───── RECORDS FOR THE TASK

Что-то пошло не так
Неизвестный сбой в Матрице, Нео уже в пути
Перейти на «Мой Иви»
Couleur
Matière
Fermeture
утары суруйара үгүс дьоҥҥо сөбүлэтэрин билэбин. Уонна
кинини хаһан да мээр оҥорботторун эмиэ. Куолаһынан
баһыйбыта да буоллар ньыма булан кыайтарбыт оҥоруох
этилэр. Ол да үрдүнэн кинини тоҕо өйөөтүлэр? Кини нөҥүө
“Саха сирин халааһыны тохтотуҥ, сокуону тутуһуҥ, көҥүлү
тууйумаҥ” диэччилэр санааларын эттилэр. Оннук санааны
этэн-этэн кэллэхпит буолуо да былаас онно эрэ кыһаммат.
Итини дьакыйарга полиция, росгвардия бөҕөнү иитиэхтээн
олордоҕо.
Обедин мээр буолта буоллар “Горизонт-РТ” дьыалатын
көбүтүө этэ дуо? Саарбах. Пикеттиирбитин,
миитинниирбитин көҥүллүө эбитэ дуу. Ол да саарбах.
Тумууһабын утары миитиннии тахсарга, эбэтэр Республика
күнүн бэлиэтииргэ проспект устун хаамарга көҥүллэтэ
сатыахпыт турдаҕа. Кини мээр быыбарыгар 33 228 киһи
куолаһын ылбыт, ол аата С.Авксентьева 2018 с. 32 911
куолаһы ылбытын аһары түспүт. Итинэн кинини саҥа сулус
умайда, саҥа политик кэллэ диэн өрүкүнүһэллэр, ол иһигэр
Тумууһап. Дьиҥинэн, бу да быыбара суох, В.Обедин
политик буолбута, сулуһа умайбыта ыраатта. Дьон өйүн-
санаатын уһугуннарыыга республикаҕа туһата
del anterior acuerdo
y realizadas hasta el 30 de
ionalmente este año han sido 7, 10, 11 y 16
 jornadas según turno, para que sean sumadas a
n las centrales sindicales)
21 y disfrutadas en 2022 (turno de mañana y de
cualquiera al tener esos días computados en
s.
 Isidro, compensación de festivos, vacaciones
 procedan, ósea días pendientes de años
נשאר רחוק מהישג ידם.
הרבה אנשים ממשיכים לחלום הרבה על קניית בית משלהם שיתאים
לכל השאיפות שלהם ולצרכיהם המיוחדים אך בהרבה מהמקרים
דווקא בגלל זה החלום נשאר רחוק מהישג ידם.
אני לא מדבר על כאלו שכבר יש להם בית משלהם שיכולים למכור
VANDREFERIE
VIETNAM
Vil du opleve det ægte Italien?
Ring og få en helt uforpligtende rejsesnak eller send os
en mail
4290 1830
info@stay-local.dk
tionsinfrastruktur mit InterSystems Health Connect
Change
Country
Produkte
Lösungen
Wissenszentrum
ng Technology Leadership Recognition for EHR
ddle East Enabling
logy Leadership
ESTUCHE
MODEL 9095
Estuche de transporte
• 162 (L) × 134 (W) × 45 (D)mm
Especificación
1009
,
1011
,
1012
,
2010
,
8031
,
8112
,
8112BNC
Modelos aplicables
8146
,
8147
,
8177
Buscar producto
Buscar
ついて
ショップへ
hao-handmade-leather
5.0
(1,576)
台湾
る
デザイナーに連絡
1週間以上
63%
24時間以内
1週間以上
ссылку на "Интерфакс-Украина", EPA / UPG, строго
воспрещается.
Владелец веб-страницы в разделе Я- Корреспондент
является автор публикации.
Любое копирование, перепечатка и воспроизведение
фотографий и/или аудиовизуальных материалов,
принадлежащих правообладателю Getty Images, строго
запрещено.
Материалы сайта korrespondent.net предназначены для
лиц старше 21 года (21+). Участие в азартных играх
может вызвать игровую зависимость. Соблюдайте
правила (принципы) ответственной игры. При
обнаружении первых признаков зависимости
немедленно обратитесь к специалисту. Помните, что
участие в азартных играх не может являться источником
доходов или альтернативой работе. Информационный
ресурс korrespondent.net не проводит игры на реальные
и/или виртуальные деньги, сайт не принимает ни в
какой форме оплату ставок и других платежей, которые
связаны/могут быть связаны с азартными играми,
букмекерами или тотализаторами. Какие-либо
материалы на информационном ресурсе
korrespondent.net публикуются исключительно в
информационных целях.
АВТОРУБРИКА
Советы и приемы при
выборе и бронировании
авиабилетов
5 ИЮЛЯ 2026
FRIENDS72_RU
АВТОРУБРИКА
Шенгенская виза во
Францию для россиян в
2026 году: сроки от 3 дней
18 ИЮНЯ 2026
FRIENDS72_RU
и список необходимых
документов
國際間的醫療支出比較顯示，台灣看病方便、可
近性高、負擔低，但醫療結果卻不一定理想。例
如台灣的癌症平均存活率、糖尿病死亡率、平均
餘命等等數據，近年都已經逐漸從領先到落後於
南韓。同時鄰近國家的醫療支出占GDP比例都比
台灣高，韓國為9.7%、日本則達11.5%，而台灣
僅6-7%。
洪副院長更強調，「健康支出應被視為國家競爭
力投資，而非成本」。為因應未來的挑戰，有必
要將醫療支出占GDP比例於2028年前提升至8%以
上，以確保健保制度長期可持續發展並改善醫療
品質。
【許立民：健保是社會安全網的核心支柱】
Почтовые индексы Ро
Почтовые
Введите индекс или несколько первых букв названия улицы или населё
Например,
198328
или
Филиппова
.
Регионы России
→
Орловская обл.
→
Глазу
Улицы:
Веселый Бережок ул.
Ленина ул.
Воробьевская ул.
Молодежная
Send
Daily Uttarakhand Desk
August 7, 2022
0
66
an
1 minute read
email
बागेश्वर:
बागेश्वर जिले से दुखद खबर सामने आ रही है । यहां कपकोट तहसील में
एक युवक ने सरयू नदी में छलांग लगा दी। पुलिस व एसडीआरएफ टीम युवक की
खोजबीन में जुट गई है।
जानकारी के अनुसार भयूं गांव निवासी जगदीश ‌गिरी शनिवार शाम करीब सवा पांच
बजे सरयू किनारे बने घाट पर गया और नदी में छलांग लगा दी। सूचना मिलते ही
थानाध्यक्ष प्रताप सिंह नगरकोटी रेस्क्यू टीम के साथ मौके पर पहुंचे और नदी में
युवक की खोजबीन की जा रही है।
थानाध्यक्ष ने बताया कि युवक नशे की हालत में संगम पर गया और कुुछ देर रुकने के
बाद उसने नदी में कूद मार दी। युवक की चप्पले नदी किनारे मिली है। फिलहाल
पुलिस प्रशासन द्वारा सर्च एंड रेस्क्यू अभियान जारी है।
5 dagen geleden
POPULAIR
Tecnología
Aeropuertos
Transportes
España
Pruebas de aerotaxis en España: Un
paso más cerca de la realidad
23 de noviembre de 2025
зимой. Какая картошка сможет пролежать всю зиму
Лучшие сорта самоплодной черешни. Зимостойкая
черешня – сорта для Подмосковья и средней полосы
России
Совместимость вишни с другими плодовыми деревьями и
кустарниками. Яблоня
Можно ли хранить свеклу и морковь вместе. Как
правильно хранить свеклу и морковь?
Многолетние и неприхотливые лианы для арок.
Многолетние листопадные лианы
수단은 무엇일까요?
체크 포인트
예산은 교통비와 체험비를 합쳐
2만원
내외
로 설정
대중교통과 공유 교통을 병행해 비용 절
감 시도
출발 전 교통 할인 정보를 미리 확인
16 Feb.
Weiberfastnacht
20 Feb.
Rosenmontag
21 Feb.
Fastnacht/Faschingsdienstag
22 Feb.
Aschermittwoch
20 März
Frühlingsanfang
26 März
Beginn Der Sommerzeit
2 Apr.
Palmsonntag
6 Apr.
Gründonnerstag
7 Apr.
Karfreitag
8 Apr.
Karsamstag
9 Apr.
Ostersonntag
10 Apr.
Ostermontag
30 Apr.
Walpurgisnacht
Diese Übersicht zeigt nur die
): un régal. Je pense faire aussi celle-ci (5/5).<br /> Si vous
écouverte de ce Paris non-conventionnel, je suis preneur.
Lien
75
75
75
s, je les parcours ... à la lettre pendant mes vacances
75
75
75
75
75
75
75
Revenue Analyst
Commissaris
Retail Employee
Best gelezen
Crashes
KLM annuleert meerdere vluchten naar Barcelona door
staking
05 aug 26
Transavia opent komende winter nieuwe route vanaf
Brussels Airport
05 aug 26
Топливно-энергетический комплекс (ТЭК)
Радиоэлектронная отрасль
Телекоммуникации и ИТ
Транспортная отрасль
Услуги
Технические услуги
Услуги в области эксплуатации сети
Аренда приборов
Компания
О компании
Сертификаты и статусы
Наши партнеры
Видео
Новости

──────────

ABOUT THIS EXERCISE — Return the data from its first line through the line containing "этилэр. Ол да", copying each line unchanged.

TASK RESPONSE —
Что-то пошло не так
Неизвестный сбой в Матрице, Нео уже в пути
Перейти на «Мой Иви»
Couleur
Matière
Fermeture
утары суруйара үгүс дьоҥҥо сөбүлэтэрин билэбин. Уонна
кинини хаһан да мээр оҥорботторун эмиэ. Куолаһынан
баһыйбыта да буоллар ньыма булан кыайтарбыт оҥоруох
этилэр. Ол да үрдүнэн кинини тоҕо өйөөтүлэр? Кини нөҥүө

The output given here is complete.